You have had some bumps---it's probably a good idea to see a therapist to talk about your issues before you spiral out of control---a therapist is usually not a medical doctor, rather a psychologist or masters level therapist.

Thoughts?
yeah. true.
feeling misunderstood, ignored and despised by my own flesh'n blood since as early as i can remember- being thrown around'n kicked by those entrusted to my care, im pretty sure i got some'a tha PTSD.

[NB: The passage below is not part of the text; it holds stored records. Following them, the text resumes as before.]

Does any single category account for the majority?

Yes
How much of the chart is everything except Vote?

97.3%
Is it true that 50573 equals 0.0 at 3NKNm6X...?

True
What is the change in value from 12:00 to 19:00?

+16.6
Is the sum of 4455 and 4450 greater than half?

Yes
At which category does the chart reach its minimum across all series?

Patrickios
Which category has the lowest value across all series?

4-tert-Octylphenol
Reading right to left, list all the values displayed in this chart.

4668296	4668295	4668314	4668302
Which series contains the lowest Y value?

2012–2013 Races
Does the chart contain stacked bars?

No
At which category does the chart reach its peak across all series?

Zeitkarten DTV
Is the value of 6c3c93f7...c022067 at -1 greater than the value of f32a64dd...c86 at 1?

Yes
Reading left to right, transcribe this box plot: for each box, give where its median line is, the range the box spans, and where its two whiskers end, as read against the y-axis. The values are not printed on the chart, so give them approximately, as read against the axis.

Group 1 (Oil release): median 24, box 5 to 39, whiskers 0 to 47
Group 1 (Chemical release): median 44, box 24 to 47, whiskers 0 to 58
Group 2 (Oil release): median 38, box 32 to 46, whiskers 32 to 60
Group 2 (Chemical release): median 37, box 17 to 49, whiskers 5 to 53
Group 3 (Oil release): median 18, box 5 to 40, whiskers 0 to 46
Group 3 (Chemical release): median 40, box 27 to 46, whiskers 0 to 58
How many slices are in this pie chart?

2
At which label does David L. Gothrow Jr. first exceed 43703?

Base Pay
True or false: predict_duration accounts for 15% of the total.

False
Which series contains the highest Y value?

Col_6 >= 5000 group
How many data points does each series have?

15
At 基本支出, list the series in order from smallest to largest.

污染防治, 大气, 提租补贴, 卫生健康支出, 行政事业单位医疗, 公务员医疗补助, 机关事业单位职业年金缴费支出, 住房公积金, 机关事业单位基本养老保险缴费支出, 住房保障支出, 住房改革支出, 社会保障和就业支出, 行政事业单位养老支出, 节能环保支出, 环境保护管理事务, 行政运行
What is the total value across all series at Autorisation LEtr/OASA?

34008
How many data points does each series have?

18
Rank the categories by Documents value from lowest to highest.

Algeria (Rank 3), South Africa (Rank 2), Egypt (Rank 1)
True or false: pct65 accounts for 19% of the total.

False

i raised myself, didn't respect or trust what anyone has ever said. don't believe in "love" or that anyone has ever, or really is capable of having my 'best interest @ heart'.
taking advice is still hard and i'm stuck in adolecsence ('bout 14). still using coping skills that got me thru 4 awhile.. they r no longer work'n, but i'm aware and on the rampage try'n to learn some new skills. my T is a major source of encouragement, however i believe i need a 'deep tissue' professional to help me to 'detoxify'.
i'm ready and will'n.. just hav'nt found the right coaching.
meditation, or biofeedback- stuff like that feels like it'l work, it's REAlly hard 4 me to relax and quiet my mind'n body. i've try'd, but it's like say'n yr gonna start jogg'n or work'n out w/out a trainer or a supportive partner. i get discouraged and give up quickly. one of my core beliefs is that i'm broken beyond repair and will never be capable of success, AND everyone will get sick of my s*#t sooner or later and give up on me b4 i can make enough progress to even show up on the scale. intellectually i know it's not the truest truth, it's just been my expiriences, 4 the most part.